This series was over the moment Mark Scheifele decided venting his frustration was more important than attemptiong a comeback, some time around midway in the first game of the series, way before he actually crossed the line and deliberately injured Montréal Canadiens rookie Jake Evans. He left the Winnipag Jets - already without second-line center Paul Stastny, on the cusp of losing #2 defenseman Dylan DeMelo for a long time - without their top playmaker, a point-per-game player who had helped shut Connor McDavid and the Edmonton Oilers down in the first round.
As his eyes got more and more filled with rage from being stifled by Phillip Danault and clobbered by Shea Weber, Jeff Petry, Joel Edmundson and Ben Chiarot, you could almost read the prediction of how the series would go by the expression on his face, from "Jets in 6" at the opening faceoff to "Jets in 7" in the middle of the second period to "Habs in 7" to start the third, "Habs in 6" five minutes later, and "Habs in 4" when it became clear Scheifele would get a lengthy suspension.
The referees did a good job of not letting any part of this series get out of hand, even calling out Stastny for a penalty for a cross-check after a goal in Game 3, making sure the last ten minutes of play isn't just scrum-after-scrum of frustration masquerading as "message sending" with the potential for more useless injuries.
I love a tough game; I would love for every team to have a Blake Wheeler on one wing and a Josh Anderson on the other to bang and bruise their way to the opposition's net, but dirty plays at the speed of this spot cannot be tolerated, and as much as I really love the Jets, that the series was decided on a bonehead play after an empty-net goal is well-deserved. Wheeler seemed to agree that the suspension changed the course of the series:
You can't describe the impact of losing him. He's a top-10 player in the NHL. I'm not saying that we would win the series in five games because he was in the lineup. But it just changes our team. He makes me better, he makes Kyle Connor better. It just makes our team look a lot different, so it's a damn shame.I don't believe Scheifele gets the Nazem Kadri treatment and gets shipped out of town, and hopefully he learneds his lesson from this unfortunate situation.
Still, these are good times for Jets fans. They have had a very good team for the better part of a decade now, have the best goalie in the game (Connor Hellebuyck), are exciting to watch, have a good tactician in coach Paul Maurice (although at this point perhaps a motivator might be what they should be looking for)... they did not sweep the Oilers by accident.

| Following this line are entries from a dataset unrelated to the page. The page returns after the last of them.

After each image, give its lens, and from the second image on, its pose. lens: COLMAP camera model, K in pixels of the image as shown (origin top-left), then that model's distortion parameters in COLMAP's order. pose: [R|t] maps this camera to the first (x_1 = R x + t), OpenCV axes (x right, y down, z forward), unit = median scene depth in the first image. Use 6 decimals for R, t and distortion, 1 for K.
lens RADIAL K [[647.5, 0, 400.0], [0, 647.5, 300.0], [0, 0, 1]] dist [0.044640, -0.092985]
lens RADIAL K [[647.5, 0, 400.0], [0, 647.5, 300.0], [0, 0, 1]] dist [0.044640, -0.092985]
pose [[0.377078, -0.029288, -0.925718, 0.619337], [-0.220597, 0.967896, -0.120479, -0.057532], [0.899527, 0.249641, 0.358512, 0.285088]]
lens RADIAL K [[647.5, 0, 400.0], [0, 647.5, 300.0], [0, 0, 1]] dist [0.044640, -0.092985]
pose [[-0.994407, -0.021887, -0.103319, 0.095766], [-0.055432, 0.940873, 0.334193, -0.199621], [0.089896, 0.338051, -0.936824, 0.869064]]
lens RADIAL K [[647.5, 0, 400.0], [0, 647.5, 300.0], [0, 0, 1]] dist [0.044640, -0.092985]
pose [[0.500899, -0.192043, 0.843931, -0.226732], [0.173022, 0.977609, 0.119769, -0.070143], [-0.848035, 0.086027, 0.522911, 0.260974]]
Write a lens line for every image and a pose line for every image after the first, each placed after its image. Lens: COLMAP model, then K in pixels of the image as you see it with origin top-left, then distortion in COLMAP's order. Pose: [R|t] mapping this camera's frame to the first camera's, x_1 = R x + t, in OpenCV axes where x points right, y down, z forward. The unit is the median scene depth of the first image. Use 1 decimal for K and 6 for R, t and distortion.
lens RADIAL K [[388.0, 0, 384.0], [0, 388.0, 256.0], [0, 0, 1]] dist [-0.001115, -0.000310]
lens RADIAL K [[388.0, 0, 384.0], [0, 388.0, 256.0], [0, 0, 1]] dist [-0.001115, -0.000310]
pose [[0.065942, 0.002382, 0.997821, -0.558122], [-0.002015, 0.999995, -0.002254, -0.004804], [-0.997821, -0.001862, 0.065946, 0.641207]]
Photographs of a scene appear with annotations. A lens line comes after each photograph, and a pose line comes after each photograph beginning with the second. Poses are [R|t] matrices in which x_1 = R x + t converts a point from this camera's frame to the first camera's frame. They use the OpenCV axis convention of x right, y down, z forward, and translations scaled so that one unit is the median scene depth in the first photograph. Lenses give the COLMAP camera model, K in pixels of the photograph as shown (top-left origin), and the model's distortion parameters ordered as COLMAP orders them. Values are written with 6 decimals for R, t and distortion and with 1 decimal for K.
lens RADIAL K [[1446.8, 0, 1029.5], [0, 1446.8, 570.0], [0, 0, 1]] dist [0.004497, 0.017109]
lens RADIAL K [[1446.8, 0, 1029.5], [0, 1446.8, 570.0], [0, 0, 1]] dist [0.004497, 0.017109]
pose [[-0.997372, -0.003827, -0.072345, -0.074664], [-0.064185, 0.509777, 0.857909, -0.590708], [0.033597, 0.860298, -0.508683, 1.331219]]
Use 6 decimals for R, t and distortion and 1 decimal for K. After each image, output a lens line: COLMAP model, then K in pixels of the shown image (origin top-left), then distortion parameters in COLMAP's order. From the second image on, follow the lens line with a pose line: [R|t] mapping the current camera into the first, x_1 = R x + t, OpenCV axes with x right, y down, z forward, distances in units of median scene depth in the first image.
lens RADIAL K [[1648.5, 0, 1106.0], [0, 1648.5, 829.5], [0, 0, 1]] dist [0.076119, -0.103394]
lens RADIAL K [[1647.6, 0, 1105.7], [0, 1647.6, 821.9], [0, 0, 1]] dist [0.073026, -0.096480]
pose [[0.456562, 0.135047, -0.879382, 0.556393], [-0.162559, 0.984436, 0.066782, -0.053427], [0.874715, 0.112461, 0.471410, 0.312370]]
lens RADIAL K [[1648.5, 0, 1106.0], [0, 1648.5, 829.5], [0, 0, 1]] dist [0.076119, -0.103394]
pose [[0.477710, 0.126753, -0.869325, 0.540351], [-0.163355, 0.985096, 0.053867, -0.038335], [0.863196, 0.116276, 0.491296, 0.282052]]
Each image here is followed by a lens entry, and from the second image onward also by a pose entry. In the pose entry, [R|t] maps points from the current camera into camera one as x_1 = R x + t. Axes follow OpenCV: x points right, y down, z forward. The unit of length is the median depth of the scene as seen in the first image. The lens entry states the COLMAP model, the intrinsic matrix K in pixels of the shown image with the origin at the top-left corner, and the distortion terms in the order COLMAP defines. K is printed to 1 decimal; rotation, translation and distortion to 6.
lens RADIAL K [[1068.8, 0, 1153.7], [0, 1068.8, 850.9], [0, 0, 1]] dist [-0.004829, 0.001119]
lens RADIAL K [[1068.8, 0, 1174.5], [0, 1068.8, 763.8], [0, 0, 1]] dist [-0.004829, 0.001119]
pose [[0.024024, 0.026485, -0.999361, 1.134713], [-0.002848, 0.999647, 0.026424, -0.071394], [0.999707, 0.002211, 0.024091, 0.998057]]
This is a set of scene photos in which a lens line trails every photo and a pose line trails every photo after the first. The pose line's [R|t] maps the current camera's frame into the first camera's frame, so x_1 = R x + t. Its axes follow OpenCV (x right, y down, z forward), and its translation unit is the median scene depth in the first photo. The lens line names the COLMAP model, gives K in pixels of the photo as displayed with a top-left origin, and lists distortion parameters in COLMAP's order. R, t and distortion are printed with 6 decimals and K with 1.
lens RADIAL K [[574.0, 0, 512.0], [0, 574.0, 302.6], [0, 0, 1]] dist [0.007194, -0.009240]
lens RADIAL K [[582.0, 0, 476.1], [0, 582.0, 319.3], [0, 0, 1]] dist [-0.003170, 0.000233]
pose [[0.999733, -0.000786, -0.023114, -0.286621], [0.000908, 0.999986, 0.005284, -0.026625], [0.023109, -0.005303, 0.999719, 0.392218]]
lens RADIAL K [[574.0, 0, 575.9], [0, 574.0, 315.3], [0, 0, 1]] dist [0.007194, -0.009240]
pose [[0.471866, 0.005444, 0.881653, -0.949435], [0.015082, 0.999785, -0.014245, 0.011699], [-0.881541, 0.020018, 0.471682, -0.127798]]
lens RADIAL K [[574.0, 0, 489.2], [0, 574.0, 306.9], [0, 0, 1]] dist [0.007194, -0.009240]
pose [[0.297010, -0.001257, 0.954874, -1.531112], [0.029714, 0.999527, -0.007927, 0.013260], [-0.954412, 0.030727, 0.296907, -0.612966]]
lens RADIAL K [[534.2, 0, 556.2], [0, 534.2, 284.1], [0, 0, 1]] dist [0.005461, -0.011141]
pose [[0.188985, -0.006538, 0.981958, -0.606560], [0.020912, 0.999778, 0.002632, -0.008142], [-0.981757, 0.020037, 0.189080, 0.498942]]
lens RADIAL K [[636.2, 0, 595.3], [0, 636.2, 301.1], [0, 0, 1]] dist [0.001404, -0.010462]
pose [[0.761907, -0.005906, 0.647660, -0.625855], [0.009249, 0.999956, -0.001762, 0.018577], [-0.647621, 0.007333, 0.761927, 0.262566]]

They are missing two key elements for me: a top-four defenseman and a return to one of their old uniforms, such as the mid-1990s oen as sported by Tim Cheveldae on card #212 from Pinnacle Brands' 1995-96 Score set: The Ottawa Senators, Calgary Flames and Arizona Coyotes have recently all embraced the retro trand, as has Adidas with their "Reverse Retro" series, I think the Jetsshould also embrace the pre-rebirth history of the NHL in their town.
Cheveldae was a typical Detroit Red Wings goalie: a workhorse for a small number of seasons (three), not quite an established #1 that gets you palyoff success, a scapegoat for postseason failures, and not a Vezina-caliber game-changer, although he did garner some votes in two of his seasons in recognition for games played (72 in 1991-92, for a total of 4236 minutes, and 67 games/3880 minutes the following year, but he had no chance of actually winning with Patrick Roy and Ed Belfour in their prime).
He was replaced in Detroit by Chris Osgood before moving to Winnpeg where he shared the net with Bob Essensa and Nikolai Khabibulin before phasing out of the NHL and into the IHL (Fort Wayne Komets in 1996-97, Las Vegas Thunder in 1997-98, both with a .878 save percentage and nearly identical 3.96 and 3.95 goals-against averages). He rocked the Heaton equipment well in Winnipeg, but my best memories of him are donning the Vaughn pads in Detroit.